== WORK ORDER 1 ==
In the text on GCC's literal-suffix warning, explain why the answer's author concludes that this diagnostic should be an error rather than a warning.
== WORK ORDER 2 ==
Continue the text on GCC's literal-suffix warning from its last sentence.

== TEXT SEGMENT ==
# # # #

Question

void operator"" test( const char* str, size_t sz  )
{
    std::cout<<str<<" world";
}

int main()
{
    "hello"test;
    return 0;
}

In GCC 4.7, this generates "warning: literal operator suffixes not preceded by '_' are reserved for future standardization [enabled by default]"

I understand why this warning is generated, but GCC says "enabled by default".

Is it possible to disable this warning without just disabling all warnings via the -w flag?

Was it helpful?

Solution

After reading several comments to this question, I reviewed the C++ 11 Standard (non-final draft N3337).

When I said "I understand why this warning is generated" I was mistaken. I assumed that an underscore was not technically required by the standard, but just a recommendation (hence the warning rather than an error).

But as Nicol Bolas has brought up, the standard uses the following language when speaking about user defined literals:

"Literal suffix identifiers that do not start with an underscore are reserved for future standardization." usrlit.suffix

"Some literal suffix identifiers are reserved for future standardization; see [usrlit.suffix]. A declaration whose literal-operator-id uses such a literal suffix identifier is ill-formed, no diagnostic required." over.literal

This is similar to the language used for reserved identifiers and the "alternative representations" such as "and", "or", "not". I think this makes it pretty clear that this shouldn't actually be a warning in the first place, but an error.

# # # #

Saved data entries
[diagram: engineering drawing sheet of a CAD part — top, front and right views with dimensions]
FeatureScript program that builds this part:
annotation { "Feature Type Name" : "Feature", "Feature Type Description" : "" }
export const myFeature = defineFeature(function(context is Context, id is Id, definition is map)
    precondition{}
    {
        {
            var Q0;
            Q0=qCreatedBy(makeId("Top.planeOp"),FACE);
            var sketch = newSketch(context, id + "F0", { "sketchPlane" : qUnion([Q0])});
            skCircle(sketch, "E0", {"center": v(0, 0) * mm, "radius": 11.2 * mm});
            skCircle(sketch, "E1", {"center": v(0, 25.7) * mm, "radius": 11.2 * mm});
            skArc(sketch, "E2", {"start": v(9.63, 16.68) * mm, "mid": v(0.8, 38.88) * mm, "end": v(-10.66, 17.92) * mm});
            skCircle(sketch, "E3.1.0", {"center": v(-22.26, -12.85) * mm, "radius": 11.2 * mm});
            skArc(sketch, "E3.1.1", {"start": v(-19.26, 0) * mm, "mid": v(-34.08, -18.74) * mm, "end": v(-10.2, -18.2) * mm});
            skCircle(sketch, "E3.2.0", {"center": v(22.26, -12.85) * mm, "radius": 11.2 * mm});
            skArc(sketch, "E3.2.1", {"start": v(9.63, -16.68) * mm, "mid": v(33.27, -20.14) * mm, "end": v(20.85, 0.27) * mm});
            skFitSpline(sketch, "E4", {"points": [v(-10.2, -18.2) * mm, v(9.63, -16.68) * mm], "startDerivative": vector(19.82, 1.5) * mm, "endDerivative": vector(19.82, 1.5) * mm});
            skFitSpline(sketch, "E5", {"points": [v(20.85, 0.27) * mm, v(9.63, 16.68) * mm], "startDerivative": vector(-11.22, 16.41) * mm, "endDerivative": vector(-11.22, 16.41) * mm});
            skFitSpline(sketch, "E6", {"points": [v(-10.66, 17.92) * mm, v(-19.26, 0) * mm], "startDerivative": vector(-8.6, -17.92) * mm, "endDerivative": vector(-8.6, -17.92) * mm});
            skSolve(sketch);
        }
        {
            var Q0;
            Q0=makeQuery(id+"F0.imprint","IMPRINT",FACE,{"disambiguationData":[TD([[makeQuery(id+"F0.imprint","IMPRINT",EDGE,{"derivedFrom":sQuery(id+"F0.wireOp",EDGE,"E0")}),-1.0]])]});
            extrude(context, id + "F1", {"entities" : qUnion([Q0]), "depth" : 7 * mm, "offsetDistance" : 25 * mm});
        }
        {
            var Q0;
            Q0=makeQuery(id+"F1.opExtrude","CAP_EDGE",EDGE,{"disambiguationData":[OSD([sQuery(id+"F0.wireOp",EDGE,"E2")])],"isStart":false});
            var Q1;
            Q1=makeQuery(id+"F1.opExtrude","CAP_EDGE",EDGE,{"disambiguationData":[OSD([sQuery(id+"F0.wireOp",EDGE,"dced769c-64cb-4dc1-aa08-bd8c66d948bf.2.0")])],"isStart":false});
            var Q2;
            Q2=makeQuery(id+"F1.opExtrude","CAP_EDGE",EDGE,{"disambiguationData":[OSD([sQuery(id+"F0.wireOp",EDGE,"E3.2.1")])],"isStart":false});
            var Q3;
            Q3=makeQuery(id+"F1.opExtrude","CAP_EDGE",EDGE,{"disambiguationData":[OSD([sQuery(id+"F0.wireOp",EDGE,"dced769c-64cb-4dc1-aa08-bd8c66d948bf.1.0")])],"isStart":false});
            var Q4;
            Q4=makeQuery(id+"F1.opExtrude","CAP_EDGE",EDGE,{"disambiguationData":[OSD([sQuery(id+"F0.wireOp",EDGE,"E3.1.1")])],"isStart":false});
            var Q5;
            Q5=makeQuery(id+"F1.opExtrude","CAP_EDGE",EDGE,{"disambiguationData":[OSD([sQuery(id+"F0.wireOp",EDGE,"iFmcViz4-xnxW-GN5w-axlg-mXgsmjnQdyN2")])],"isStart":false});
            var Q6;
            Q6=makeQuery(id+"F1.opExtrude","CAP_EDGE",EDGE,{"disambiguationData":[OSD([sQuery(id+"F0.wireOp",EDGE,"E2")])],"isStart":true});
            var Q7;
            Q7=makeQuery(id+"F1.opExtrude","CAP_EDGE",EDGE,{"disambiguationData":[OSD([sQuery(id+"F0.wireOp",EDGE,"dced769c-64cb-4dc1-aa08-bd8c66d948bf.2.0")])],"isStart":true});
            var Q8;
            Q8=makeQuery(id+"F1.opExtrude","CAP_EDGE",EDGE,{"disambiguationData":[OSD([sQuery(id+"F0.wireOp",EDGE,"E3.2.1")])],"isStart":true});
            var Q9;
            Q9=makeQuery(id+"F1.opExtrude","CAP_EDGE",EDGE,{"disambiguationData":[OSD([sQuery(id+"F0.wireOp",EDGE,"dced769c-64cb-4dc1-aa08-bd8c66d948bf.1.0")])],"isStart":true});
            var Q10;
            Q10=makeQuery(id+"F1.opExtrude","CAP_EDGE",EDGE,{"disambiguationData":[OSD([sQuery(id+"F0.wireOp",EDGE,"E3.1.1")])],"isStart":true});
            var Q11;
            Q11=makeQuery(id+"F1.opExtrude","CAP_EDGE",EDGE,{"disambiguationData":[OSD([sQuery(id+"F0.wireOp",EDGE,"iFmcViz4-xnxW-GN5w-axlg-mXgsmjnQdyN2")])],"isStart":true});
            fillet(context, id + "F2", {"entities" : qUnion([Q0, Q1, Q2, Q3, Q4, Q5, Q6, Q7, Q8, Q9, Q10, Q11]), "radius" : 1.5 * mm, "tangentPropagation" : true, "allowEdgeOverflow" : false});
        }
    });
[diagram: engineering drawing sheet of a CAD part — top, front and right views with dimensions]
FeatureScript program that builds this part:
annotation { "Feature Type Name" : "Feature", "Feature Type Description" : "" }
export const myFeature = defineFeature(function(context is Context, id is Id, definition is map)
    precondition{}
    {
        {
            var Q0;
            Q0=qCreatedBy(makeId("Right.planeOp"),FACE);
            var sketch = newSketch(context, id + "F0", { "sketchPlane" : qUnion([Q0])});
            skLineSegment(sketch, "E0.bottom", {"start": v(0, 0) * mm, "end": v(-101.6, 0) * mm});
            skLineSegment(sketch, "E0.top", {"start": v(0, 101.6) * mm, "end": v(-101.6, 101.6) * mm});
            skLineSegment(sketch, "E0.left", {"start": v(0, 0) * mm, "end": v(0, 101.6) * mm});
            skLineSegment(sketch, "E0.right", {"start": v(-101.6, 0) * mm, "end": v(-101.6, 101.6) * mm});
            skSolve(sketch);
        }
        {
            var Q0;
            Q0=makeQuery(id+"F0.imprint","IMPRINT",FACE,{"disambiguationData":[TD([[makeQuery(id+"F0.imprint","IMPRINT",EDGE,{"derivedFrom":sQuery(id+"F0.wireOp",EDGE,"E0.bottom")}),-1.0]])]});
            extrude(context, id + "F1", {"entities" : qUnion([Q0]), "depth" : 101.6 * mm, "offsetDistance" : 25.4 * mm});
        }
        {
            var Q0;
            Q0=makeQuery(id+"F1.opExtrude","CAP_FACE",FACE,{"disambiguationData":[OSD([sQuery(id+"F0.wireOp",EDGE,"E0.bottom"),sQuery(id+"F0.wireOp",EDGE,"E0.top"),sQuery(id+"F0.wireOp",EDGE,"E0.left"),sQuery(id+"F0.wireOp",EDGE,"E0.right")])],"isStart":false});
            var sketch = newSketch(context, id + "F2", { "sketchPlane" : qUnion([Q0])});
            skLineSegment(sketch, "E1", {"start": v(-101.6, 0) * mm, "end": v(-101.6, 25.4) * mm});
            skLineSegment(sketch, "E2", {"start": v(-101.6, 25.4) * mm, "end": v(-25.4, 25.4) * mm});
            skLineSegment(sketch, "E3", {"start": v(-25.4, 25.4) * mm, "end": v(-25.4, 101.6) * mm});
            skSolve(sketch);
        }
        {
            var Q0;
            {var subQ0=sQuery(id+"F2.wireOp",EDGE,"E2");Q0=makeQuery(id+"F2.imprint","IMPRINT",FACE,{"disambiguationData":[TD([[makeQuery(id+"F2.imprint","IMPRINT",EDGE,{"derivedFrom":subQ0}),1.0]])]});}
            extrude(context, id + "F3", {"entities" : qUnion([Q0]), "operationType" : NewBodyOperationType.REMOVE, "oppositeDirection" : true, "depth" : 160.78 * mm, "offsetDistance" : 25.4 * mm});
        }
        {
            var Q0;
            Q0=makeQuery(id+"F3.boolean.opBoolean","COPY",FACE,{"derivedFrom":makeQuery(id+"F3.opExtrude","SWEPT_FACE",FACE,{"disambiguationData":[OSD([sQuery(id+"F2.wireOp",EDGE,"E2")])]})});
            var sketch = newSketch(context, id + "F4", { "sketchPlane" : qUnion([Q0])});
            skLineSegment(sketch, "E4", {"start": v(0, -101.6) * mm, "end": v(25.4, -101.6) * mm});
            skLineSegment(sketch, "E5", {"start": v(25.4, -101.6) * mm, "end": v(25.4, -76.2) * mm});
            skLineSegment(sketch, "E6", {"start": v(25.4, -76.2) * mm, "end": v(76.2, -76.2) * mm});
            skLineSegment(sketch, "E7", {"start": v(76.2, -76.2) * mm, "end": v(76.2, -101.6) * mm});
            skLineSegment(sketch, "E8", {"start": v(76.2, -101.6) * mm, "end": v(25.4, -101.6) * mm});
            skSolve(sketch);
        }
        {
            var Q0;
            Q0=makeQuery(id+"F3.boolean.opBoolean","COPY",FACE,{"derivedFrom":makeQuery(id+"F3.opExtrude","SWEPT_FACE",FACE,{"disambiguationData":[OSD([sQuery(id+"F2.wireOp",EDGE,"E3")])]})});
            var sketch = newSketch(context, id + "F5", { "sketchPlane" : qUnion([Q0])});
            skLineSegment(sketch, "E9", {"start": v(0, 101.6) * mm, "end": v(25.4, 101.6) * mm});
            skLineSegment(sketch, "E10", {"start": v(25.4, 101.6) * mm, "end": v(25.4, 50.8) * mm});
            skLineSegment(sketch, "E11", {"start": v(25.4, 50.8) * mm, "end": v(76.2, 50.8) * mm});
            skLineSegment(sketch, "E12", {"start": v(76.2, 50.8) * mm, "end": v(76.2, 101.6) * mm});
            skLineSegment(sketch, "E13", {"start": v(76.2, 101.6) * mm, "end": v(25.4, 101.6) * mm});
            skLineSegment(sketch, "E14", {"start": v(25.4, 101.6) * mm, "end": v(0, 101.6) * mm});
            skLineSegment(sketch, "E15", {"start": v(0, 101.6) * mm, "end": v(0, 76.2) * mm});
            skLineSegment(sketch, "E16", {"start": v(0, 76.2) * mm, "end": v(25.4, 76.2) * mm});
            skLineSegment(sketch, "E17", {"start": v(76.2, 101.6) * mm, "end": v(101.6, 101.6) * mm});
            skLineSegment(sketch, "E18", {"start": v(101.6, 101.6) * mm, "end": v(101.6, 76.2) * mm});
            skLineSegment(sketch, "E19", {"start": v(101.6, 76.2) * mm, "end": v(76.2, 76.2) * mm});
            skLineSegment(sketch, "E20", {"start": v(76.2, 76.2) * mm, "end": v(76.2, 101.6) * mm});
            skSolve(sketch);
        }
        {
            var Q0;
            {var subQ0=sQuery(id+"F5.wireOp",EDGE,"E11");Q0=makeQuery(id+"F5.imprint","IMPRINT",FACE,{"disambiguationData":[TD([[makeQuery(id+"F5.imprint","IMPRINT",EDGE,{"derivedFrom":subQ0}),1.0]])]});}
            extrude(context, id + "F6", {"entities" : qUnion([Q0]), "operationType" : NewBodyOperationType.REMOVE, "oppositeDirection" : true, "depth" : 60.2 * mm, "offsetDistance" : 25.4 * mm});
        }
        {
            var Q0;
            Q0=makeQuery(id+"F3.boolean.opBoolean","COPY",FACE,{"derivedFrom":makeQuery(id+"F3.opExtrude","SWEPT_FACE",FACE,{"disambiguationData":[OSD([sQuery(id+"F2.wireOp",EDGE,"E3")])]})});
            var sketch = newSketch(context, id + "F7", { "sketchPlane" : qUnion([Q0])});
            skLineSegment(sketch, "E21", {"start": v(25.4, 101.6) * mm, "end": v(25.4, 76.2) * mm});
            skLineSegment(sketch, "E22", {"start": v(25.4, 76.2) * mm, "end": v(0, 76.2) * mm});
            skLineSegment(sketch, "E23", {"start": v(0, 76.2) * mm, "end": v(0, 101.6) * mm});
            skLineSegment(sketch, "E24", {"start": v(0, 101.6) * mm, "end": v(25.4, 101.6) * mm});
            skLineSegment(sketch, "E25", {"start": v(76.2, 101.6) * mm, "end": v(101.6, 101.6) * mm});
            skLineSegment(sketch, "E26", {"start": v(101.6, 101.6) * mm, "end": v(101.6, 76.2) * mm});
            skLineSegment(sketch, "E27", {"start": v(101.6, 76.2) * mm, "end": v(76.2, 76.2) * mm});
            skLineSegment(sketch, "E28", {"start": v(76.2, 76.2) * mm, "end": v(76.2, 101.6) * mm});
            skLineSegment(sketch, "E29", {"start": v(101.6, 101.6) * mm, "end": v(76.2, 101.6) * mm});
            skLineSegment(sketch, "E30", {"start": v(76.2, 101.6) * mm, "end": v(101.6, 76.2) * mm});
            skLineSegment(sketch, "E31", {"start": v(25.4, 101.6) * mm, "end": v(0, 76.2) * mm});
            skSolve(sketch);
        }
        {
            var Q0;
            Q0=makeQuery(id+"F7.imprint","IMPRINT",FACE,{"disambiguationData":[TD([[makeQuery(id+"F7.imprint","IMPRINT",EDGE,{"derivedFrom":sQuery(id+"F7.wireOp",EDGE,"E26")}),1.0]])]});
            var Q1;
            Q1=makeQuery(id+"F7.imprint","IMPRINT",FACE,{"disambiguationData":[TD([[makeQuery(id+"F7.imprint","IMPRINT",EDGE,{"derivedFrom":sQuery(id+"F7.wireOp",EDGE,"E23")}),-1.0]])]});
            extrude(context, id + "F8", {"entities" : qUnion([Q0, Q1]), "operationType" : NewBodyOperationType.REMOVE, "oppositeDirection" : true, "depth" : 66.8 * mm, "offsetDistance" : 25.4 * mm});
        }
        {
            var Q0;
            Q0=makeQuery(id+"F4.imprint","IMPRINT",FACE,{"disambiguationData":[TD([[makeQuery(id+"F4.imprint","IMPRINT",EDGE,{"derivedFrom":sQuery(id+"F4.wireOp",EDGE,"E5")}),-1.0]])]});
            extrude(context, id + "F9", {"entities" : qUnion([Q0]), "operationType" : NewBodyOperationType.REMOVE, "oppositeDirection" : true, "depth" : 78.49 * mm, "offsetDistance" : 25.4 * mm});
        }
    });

# # # #

== TASK RESPONSE 1 ==
The C++11 standard reserves literal suffix identifiers that do not start with an underscore for future standardization. It states that a declaration whose literal-operator-id uses such a suffix is ill-formed, no diagnostic required. The author notes that this matches the standard's wording for reserved identifiers and for alternative representations such as "and", "or" and "not", so the underscore is a requirement rather than a recommendation.

== TASK RESPONSE 2 ==
This may not be the direct answer to the question of "is it possible to disable", but it is answer enough for me.

OTHER TIPS

For what it is worth, -Wno-literal-suffix silences this warning since gcc-7 (see here live on godbold), i.e. this option also turns off warnings for user defined literal operators without leading underscore:

-Wliteral-suffix (C++ and Objective-C++ only)

...

Additionally, warn when a user-defined literal operator is declared with a literal suffix identifier that doesn’t begin with an underscore. Literal suffix identifiers that don’t begin with an underscore are reserved for future standardization.


However, one should stick to the advice in @cmeub's answer and rather avoid using literal suffix identifiers without underscore, as it leads to ill formed programs.